▶ [WHAT YOU ARE ASKED TO DO]: In the data below, which lines hold "QBar"? Copy every one.

▶ [DATA EXTRACT]:

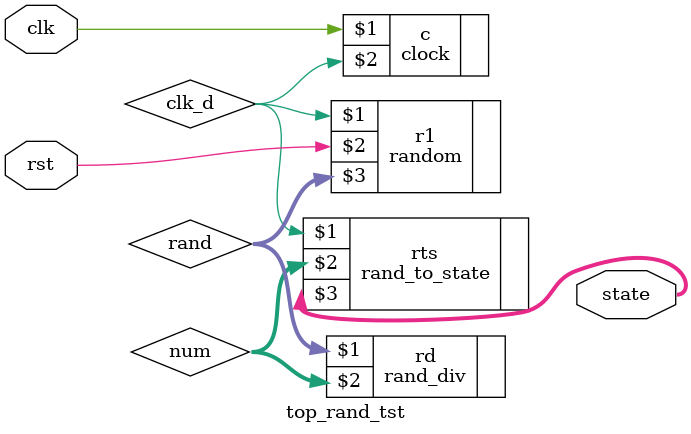
<source format=v>
`timescale 1ns / 1ps


module top_rand_tst(
input clk,
input rst,
output [3:0] state
    );
wire [4:0] rand;
wire [2:0] num;
wire clk_d;
    clock c(clk,clk_d);
    random r1(clk_d,rst,rand);
    rand_div rd(rand,num);
    rand_to_state rts (clk_d,num,state);
//    rand_to_state rts(clk_d,rand,num);
endmodule

</source>
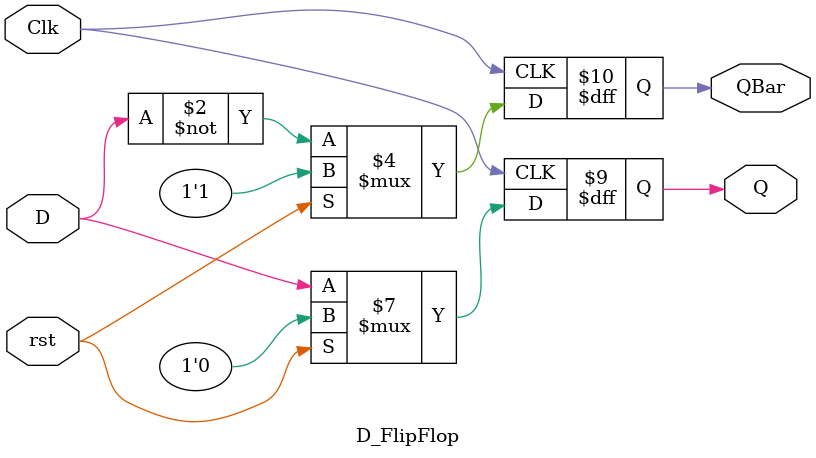
<source format=v>
module D_FlipFlop(D,rst, Clk, Q, QBar);
	input D, Clk, rst;
	
	output Q, QBar;
	
	reg Q,QBar;
	
	always@(posedge Clk)

		if (rst)
			begin
				Q <= 1'b0;
				QBar <= 1'b1;
			end
		
		else
			begin
				Q <= D;
				QBar <= ~D;
			end		
endmodule


</source>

▶ [TASK RESULT]:
module D_FlipFlop(D,rst, Clk, Q, QBar);
	output Q, QBar;
	reg Q,QBar;
				QBar <= 1'b1;
				QBar <= ~D;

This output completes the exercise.